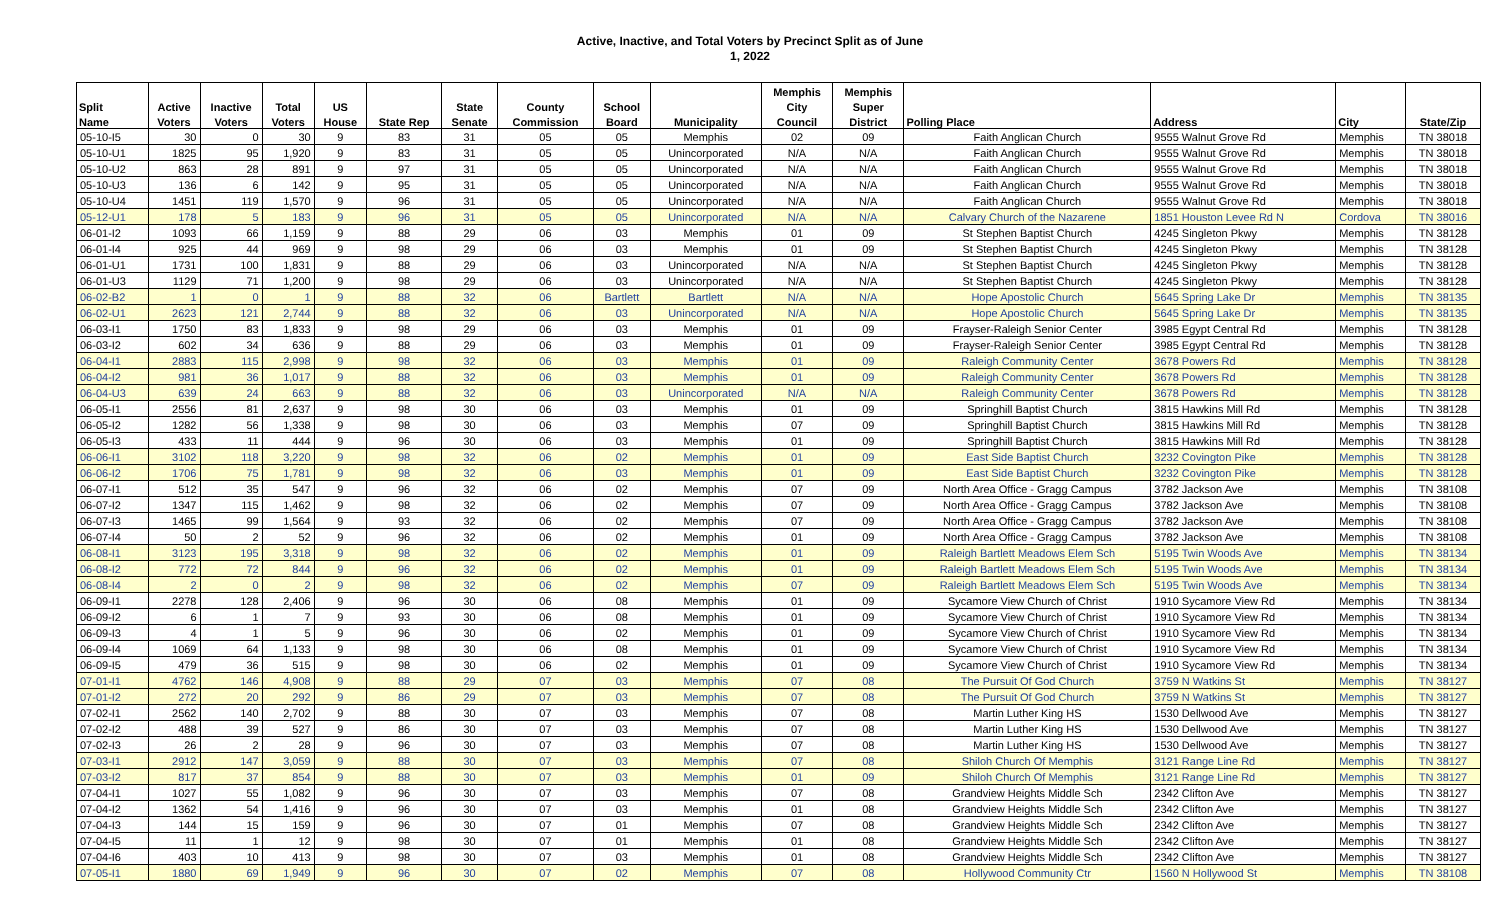Active, Inactive, and Total Voters by Precinct Split as of June
1, 2022
| | | | | | | | | | | Memphis | Memphis | | | | |
| --- | --- | --- | --- | --- | --- | --- | --- | --- | --- | --- | --- | --- | --- | --- | --- |
| Split | Active | Inactive | Total | US | | State | County | School | | City | Super | | | | |
| Name | Voters | Voters | Voters | House | State Rep | Senate | Commission | Board | Municipality | Council | District | Polling Place | Address | City | State/Zip |
| 05-10-I5 | 30 | 0 | 30 | 9 | 83 | 31 | 05 | 05 | Memphis | 02 | 09 | Faith Anglican Church | 9555 Walnut Grove Rd | Memphis | TN 38018 |
| 05-10-U1 | 1825 | 95 | 1,920 | 9 | 83 | 31 | 05 | 05 | Unincorporated | N/A | N/A | Faith Anglican Church | 9555 Walnut Grove Rd | Memphis | TN 38018 |
| 05-10-U2 | 863 | 28 | 891 | 9 | 97 | 31 | 05 | 05 | Unincorporated | N/A | N/A | Faith Anglican Church | 9555 Walnut Grove Rd | Memphis | TN 38018 |
| 05-10-U3 | 136 | 6 | 142 | 9 | 95 | 31 | 05 | 05 | Unincorporated | N/A | N/A | Faith Anglican Church | 9555 Walnut Grove Rd | Memphis | TN 38018 |
| 05-10-U4 | 1451 | 119 | 1,570 | 9 | 96 | 31 | 05 | 05 | Unincorporated | N/A | N/A | Faith Anglican Church | 9555 Walnut Grove Rd | Memphis | TN 38018 |
| 05-12-U1 | 178 | 5 | 183 | 9 | 96 | 31 | 05 | 05 | Unincorporated | N/A | N/A | Calvary Church of the Nazarene | 1851 Houston Levee Rd N | Cordova | TN 38016 |
| 06-01-I2 | 1093 | 66 | 1,159 | 9 | 88 | 29 | 06 | 03 | Memphis | 01 | 09 | St Stephen Baptist Church | 4245 Singleton Pkwy | Memphis | TN 38128 |
| 06-01-I4 | 925 | 44 | 969 | 9 | 98 | 29 | 06 | 03 | Memphis | 01 | 09 | St Stephen Baptist Church | 4245 Singleton Pkwy | Memphis | TN 38128 |
| 06-01-U1 | 1731 | 100 | 1,831 | 9 | 88 | 29 | 06 | 03 | Unincorporated | N/A | N/A | St Stephen Baptist Church | 4245 Singleton Pkwy | Memphis | TN 38128 |
| 06-01-U3 | 1129 | 71 | 1,200 | 9 | 98 | 29 | 06 | 03 | Unincorporated | N/A | N/A | St Stephen Baptist Church | 4245 Singleton Pkwy | Memphis | TN 38128 |
| 06-02-B2 | 1 | 0 | 1 | 9 | 88 | 32 | 06 | Bartlett | Bartlett | N/A | N/A | Hope Apostolic Church | 5645 Spring Lake Dr | Memphis | TN 38135 |
| 06-02-U1 | 2623 | 121 | 2,744 | 9 | 88 | 32 | 06 | 03 | Unincorporated | N/A | N/A | Hope Apostolic Church | 5645 Spring Lake Dr | Memphis | TN 38135 |
| 06-03-I1 | 1750 | 83 | 1,833 | 9 | 98 | 29 | 06 | 03 | Memphis | 01 | 09 | Frayser-Raleigh Senior Center | 3985 Egypt Central Rd | Memphis | TN 38128 |
| 06-03-I2 | 602 | 34 | 636 | 9 | 88 | 29 | 06 | 03 | Memphis | 01 | 09 | Frayser-Raleigh Senior Center | 3985 Egypt Central Rd | Memphis | TN 38128 |
| 06-04-I1 | 2883 | 115 | 2,998 | 9 | 98 | 32 | 06 | 03 | Memphis | 01 | 09 | Raleigh Community Center | 3678 Powers Rd | Memphis | TN 38128 |
| 06-04-I2 | 981 | 36 | 1,017 | 9 | 88 | 32 | 06 | 03 | Memphis | 01 | 09 | Raleigh Community Center | 3678 Powers Rd | Memphis | TN 38128 |
| 06-04-U3 | 639 | 24 | 663 | 9 | 88 | 32 | 06 | 03 | Unincorporated | N/A | N/A | Raleigh Community Center | 3678 Powers Rd | Memphis | TN 38128 |
| 06-05-I1 | 2556 | 81 | 2,637 | 9 | 98 | 30 | 06 | 03 | Memphis | 01 | 09 | Springhill Baptist Church | 3815 Hawkins Mill Rd | Memphis | TN 38128 |
| 06-05-I2 | 1282 | 56 | 1,338 | 9 | 98 | 30 | 06 | 03 | Memphis | 07 | 09 | Springhill Baptist Church | 3815 Hawkins Mill Rd | Memphis | TN 38128 |
| 06-05-I3 | 433 | 11 | 444 | 9 | 96 | 30 | 06 | 03 | Memphis | 01 | 09 | Springhill Baptist Church | 3815 Hawkins Mill Rd | Memphis | TN 38128 |
| 06-06-I1 | 3102 | 118 | 3,220 | 9 | 98 | 32 | 06 | 02 | Memphis | 01 | 09 | East Side Baptist Church | 3232 Covington Pike | Memphis | TN 38128 |
| 06-06-I2 | 1706 | 75 | 1,781 | 9 | 98 | 32 | 06 | 03 | Memphis | 01 | 09 | East Side Baptist Church | 3232 Covington Pike | Memphis | TN 38128 |
| 06-07-I1 | 512 | 35 | 547 | 9 | 96 | 32 | 06 | 02 | Memphis | 07 | 09 | North Area Office - Gragg Campus | 3782 Jackson Ave | Memphis | TN 38108 |
| 06-07-I2 | 1347 | 115 | 1,462 | 9 | 98 | 32 | 06 | 02 | Memphis | 07 | 09 | North Area Office - Gragg Campus | 3782 Jackson Ave | Memphis | TN 38108 |
| 06-07-I3 | 1465 | 99 | 1,564 | 9 | 93 | 32 | 06 | 02 | Memphis | 07 | 09 | North Area Office - Gragg Campus | 3782 Jackson Ave | Memphis | TN 38108 |
| 06-07-I4 | 50 | 2 | 52 | 9 | 96 | 32 | 06 | 02 | Memphis | 01 | 09 | North Area Office - Gragg Campus | 3782 Jackson Ave | Memphis | TN 38108 |
| 06-08-I1 | 3123 | 195 | 3,318 | 9 | 98 | 32 | 06 | 02 | Memphis | 01 | 09 | Raleigh Bartlett Meadows Elem Sch | 5195 Twin Woods Ave | Memphis | TN 38134 |
| 06-08-I2 | 772 | 72 | 844 | 9 | 96 | 32 | 06 | 02 | Memphis | 01 | 09 | Raleigh Bartlett Meadows Elem Sch | 5195 Twin Woods Ave | Memphis | TN 38134 |
| 06-08-I4 | 2 | 0 | 2 | 9 | 98 | 32 | 06 | 02 | Memphis | 07 | 09 | Raleigh Bartlett Meadows Elem Sch | 5195 Twin Woods Ave | Memphis | TN 38134 |
| 06-09-I1 | 2278 | 128 | 2,406 | 9 | 96 | 30 | 06 | 08 | Memphis | 01 | 09 | Sycamore View Church of Christ | 1910 Sycamore View Rd | Memphis | TN 38134 |
| 06-09-I2 | 6 | 1 | 7 | 9 | 93 | 30 | 06 | 08 | Memphis | 01 | 09 | Sycamore View Church of Christ | 1910 Sycamore View Rd | Memphis | TN 38134 |
| 06-09-I3 | 4 | 1 | 5 | 9 | 96 | 30 | 06 | 02 | Memphis | 01 | 09 | Sycamore View Church of Christ | 1910 Sycamore View Rd | Memphis | TN 38134 |
| 06-09-I4 | 1069 | 64 | 1,133 | 9 | 98 | 30 | 06 | 08 | Memphis | 01 | 09 | Sycamore View Church of Christ | 1910 Sycamore View Rd | Memphis | TN 38134 |
| 06-09-I5 | 479 | 36 | 515 | 9 | 98 | 30 | 06 | 02 | Memphis | 01 | 09 | Sycamore View Church of Christ | 1910 Sycamore View Rd | Memphis | TN 38134 |
| 07-01-I1 | 4762 | 146 | 4,908 | 9 | 88 | 29 | 07 | 03 | Memphis | 07 | 08 | The Pursuit Of God Church | 3759 N Watkins St | Memphis | TN 38127 |
| 07-01-I2 | 272 | 20 | 292 | 9 | 86 | 29 | 07 | 03 | Memphis | 07 | 08 | The Pursuit Of God Church | 3759 N Watkins St | Memphis | TN 38127 |
| 07-02-I1 | 2562 | 140 | 2,702 | 9 | 88 | 30 | 07 | 03 | Memphis | 07 | 08 | Martin Luther King HS | 1530 Dellwood Ave | Memphis | TN 38127 |
| 07-02-I2 | 488 | 39 | 527 | 9 | 86 | 30 | 07 | 03 | Memphis | 07 | 08 | Martin Luther King HS | 1530 Dellwood Ave | Memphis | TN 38127 |
| 07-02-I3 | 26 | 2 | 28 | 9 | 96 | 30 | 07 | 03 | Memphis | 07 | 08 | Martin Luther King HS | 1530 Dellwood Ave | Memphis | TN 38127 |
| 07-03-I1 | 2912 | 147 | 3,059 | 9 | 88 | 30 | 07 | 03 | Memphis | 07 | 08 | Shiloh Church Of Memphis | 3121 Range Line Rd | Memphis | TN 38127 |
| 07-03-I2 | 817 | 37 | 854 | 9 | 88 | 30 | 07 | 03 | Memphis | 01 | 09 | Shiloh Church Of Memphis | 3121 Range Line Rd | Memphis | TN 38127 |
| 07-04-I1 | 1027 | 55 | 1,082 | 9 | 96 | 30 | 07 | 03 | Memphis | 07 | 08 | Grandview Heights Middle Sch | 2342 Clifton Ave | Memphis | TN 38127 |
| 07-04-I2 | 1362 | 54 | 1,416 | 9 | 96 | 30 | 07 | 03 | Memphis | 01 | 08 | Grandview Heights Middle Sch | 2342 Clifton Ave | Memphis | TN 38127 |
| 07-04-I3 | 144 | 15 | 159 | 9 | 96 | 30 | 07 | 01 | Memphis | 07 | 08 | Grandview Heights Middle Sch | 2342 Clifton Ave | Memphis | TN 38127 |
| 07-04-I5 | 11 | 1 | 12 | 9 | 98 | 30 | 07 | 01 | Memphis | 01 | 08 | Grandview Heights Middle Sch | 2342 Clifton Ave | Memphis | TN 38127 |
| 07-04-I6 | 403 | 10 | 413 | 9 | 98 | 30 | 07 | 03 | Memphis | 01 | 08 | Grandview Heights Middle Sch | 2342 Clifton Ave | Memphis | TN 38127 |
| 07-05-I1 | 1880 | 69 | 1,949 | 9 | 96 | 30 | 07 | 02 | Memphis | 07 | 08 | Hollywood Community Ctr | 1560 N Hollywood St | Memphis | TN 38108 |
○ ○ ○ ○
WHAT THE TASK ASKS - For each line above that contains the word "Anglican", make a copy.

REPLY -
| 05-10-I5 | 30 | 0 | 30 | 9 | 83 | 31 | 05 | 05 | Memphis | 02 | 09 | Faith Anglican Church | 9555 Walnut Grove Rd | Memphis | TN 38018 |
| 05-10-U1 | 1825 | 95 | 1,920 | 9 | 83 | 31 | 05 | 05 | Unincorporated | N/A | N/A | Faith Anglican Church | 9555 Walnut Grove Rd | Memphis | TN 38018 |
| 05-10-U2 | 863 | 28 | 891 | 9 | 97 | 31 | 05 | 05 | Unincorporated | N/A | N/A | Faith Anglican Church | 9555 Walnut Grove Rd | Memphis | TN 38018 |
| 05-10-U3 | 136 | 6 | 142 | 9 | 95 | 31 | 05 | 05 | Unincorporated | N/A | N/A | Faith Anglican Church | 9555 Walnut Grove Rd | Memphis | TN 38018 |
| 05-10-U4 | 1451 | 119 | 1,570 | 9 | 96 | 31 | 05 | 05 | Unincorporated | N/A | N/A | Faith Anglican Church | 9555 Walnut Grove Rd | Memphis | TN 38018 |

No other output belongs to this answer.